When a combat situation occurs, players are faced with a grid based battleground. Each player in a party can move certain distances on a grid, attack with either melee or ranged weapons/spells, then change their rotation, which helps in their defence. Facing an oncoming enemy increases the defence of a character. Being hit from behind lowers that number significantly. The enemy then takes their turn, and so on until victory or defeat.
To expand on this aspect, players can chain attacks via a bar called Zeal. Think of the Zeal bar as an attack boost. When this bar is full, players can unleash devastating attacks that use up most, if not all of the zeal bar.
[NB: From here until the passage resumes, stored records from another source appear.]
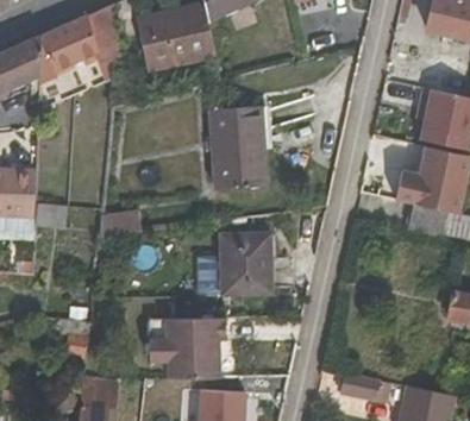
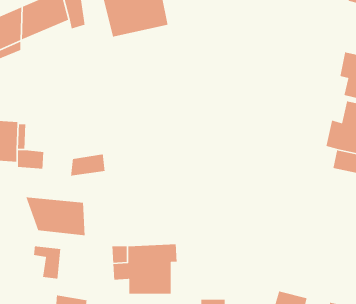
building: [208,107,270,189] -> none
building: [221,234,269,293] -> none
building: none -> [25,196,86,236]

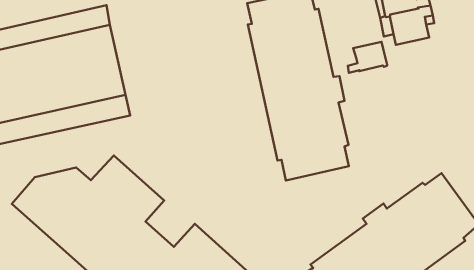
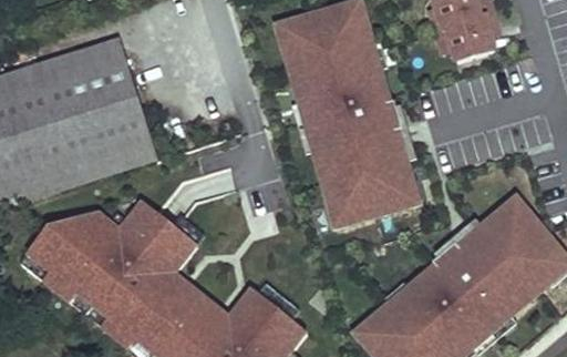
building: [348,42,387,73] -> none

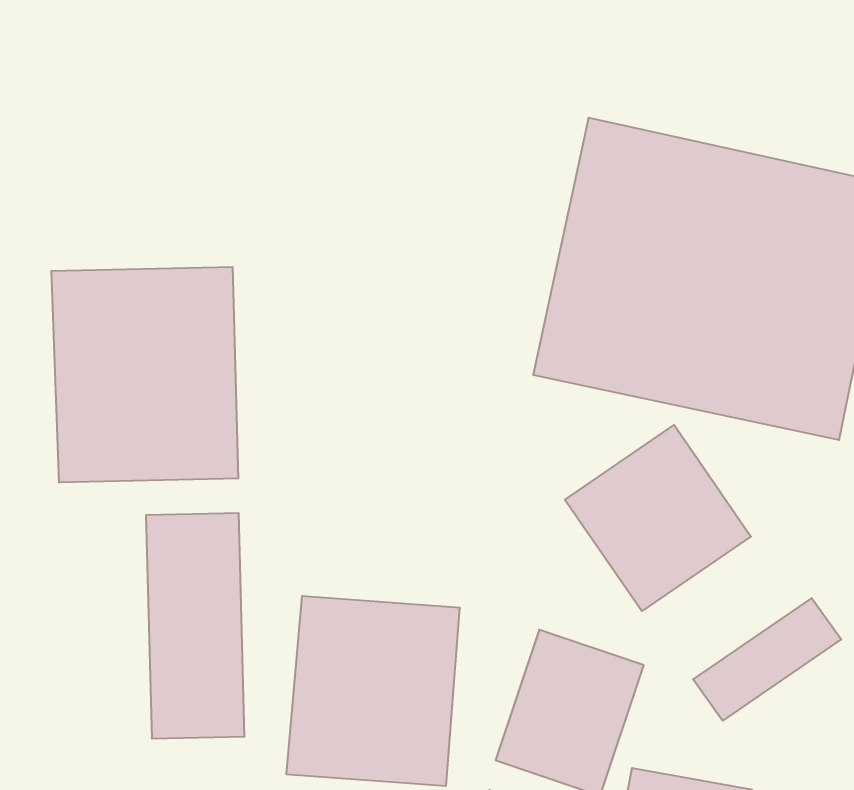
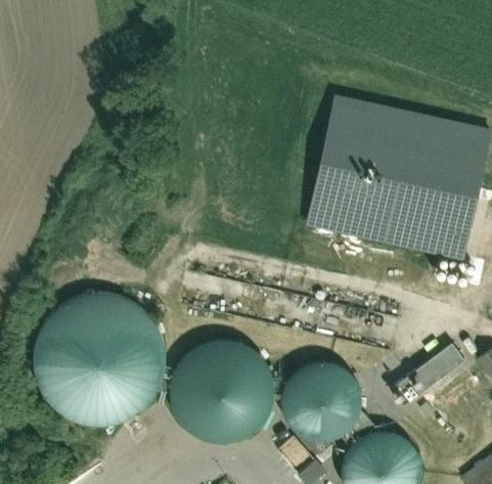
building: [51,267,238,483] -> none
building: [565,425,751,611] -> none
building: none -> [46,297,108,419]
To replenish the bar players have to receive damage, or when they use a normal attack, time the pressing of a button to coincide with a shrinking circle to gain more zeal points. It’s very tricky to time but adds another layer to the combat. Mastering these button presses in real time, to get as many zeal points as quick as possible, and indeed choosing when to use the chain attacks and Zeal points themselves, is a key tactical aspect for victory.
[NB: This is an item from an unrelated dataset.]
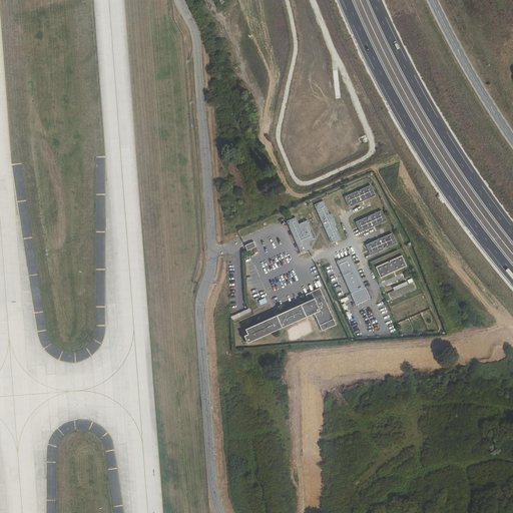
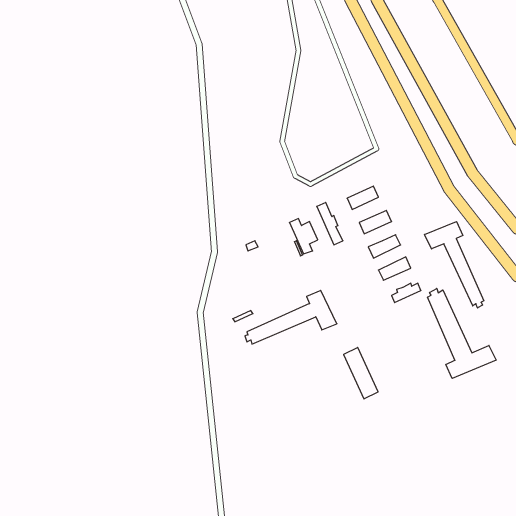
building: none -> [425,222,484,308]
building: [335,255,369,307] -> [344,347,378,399]
building: none -> [428,288,496,378]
The beauty of this system here is that it does actually require, even on the most basic of settings, a lot of tactical thought to succeed in battles. Just like a game of chess, if the basic structure of the game is of sound design, it can be utterly compelling. Throw usable items into the mix, along with an elemental force that can add extra strengths or weaknesses to a character’s base attacks and health, and you then have the basis of a deep yet beautifully simple system that is a pleasure to solve during battle.
After completing a battle, players gain EXP in the form of Battle Points or BP. These points can be spent to increase the base of the character’s statistics in the form of extra health, defence, or magic defence.
Completed battles can also be replayed whenever the player may choose, and it is a great way to level up the party you have before the next battle sequence.
Wired for sound
The audio is also of excellent quality here in this beautiful sounding game. The rich contrast of the voice actors delivering their lines with authenticity and conviction carries the story superbly with them. You can quite clearly hear that they had a lot of fun playing the parts in the recording studios. The only downside for some will be, although the game has finally reached a Western audience, all of the voice audio is still in Japanese; only the written word is in English.
Combat noises are limited, though, with basic sounds of player movements, and slashing melee weapons and spells. However, this is made up for with the beautiful background music soundtracks that accompany the game. Having played many games that require a huge amount of text to read, with nothing else to do or see other than still visuals, the music plays a big part of the enjoyment of the game and is quite often centre stage for many hours, especially those of the visual novel genre. Thankfully, the music here in Utawarerumono is superb.
Pleasant, almost medieval soundtracks jauntily push the action along, but this is also accompanied by grand orchestral pieces for the dramatic moments in the story.
With great music and voice acting to listen to alongside a taut, and genuinely interesting storyline and character development, as a pure visual novel, this game is excellent. However, throw in a very good, albeit simple grid-based basic battle system to break the monotony of storytelling, and you end up with a very good overall gameplay experience.
As visual novels go, it is on the shorter side of what may be expected, but the journey you take will be a memorable one, and will encourage anyone interested in the Utawarerumono universe to then seek out the next two chapters of the story, Mask of Deception and Mask of Truth, and complete the trilogy.